# leaky head gasket



## Rocket2ya (Jun 19, 2009)

im new here and am looking at buying a 04 LS1 GTO for $7500 but the guy says that the headgasket is leaking. is this an easy job on these? i am somewhat auto savvy i have swapped the 4.6 in my mountaineer but thats about it. how much does this run to have a shop to do it? and do you think this is a good deal? btw the car has 94k on it.

thanks in advance


----------



## Rocket2ya (Jun 19, 2009)

anyone?????


----------



## B-ville Goat (Oct 5, 2008)

Personally, I wouldn't pay that much for the car. It is near 100K miles and has an engine problem. You are looking at least over $1000 to get a shop to do this. You can do it yourself, but it is a fairly big job and will need some specialized tools. You can find better deals than that.


----------



## Rukee (Feb 8, 2007)

**GIVEN MATERIAL**:
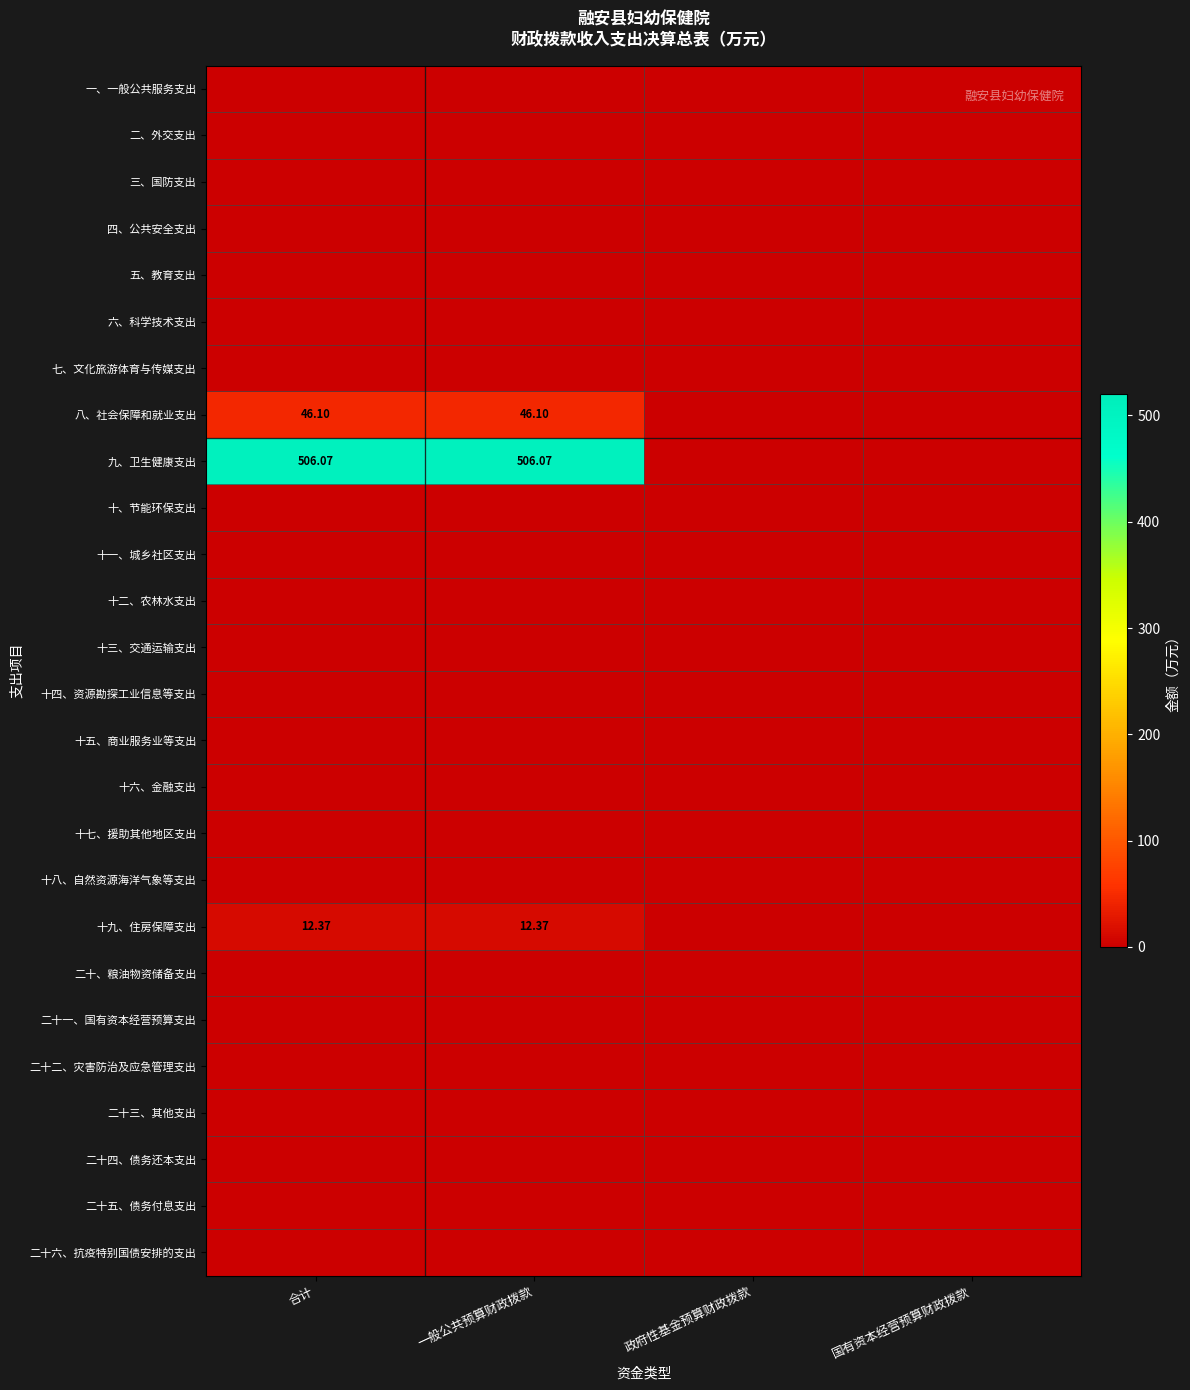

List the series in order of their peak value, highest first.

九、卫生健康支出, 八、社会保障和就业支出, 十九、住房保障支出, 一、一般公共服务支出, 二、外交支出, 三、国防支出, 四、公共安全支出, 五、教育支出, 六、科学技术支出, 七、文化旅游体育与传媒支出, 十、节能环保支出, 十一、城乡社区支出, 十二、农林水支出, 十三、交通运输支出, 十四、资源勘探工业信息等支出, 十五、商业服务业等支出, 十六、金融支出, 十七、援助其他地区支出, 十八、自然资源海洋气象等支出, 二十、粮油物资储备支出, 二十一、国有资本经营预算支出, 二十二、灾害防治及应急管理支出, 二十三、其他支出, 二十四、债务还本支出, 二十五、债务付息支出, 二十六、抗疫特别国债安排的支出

**EXPLORE THE MATERIAL**:
A: In the forum thread about the leaky head gasket, what is the asking price for the GTO?
B: Extend the forum thread about the leaky head gasket past its last line.
The material has nothing to do with what follows.

**EXERCISE RESULTS**:
A: $7500

B:
even so, for $8500 total, I would think if the rest of the car is in great shape, it might not be a bad deal. If the heads are damaged or anything, that's another story.


----------



## jetstang (Nov 5, 2008)

Sounds reasonable, may even be a good deal. But, if was just a headgasket, why wouldn't they fix it and sell it for $10K? I think it may be more than advertised. Give them $6500 and take as is. Or pay $7500 based on that its only head gaskets, then have the heads pulled and see whats up. Bad bottom end or cracked head back out of the deal. Get it for $6500 and put a used motor in it if it's not head gaskets.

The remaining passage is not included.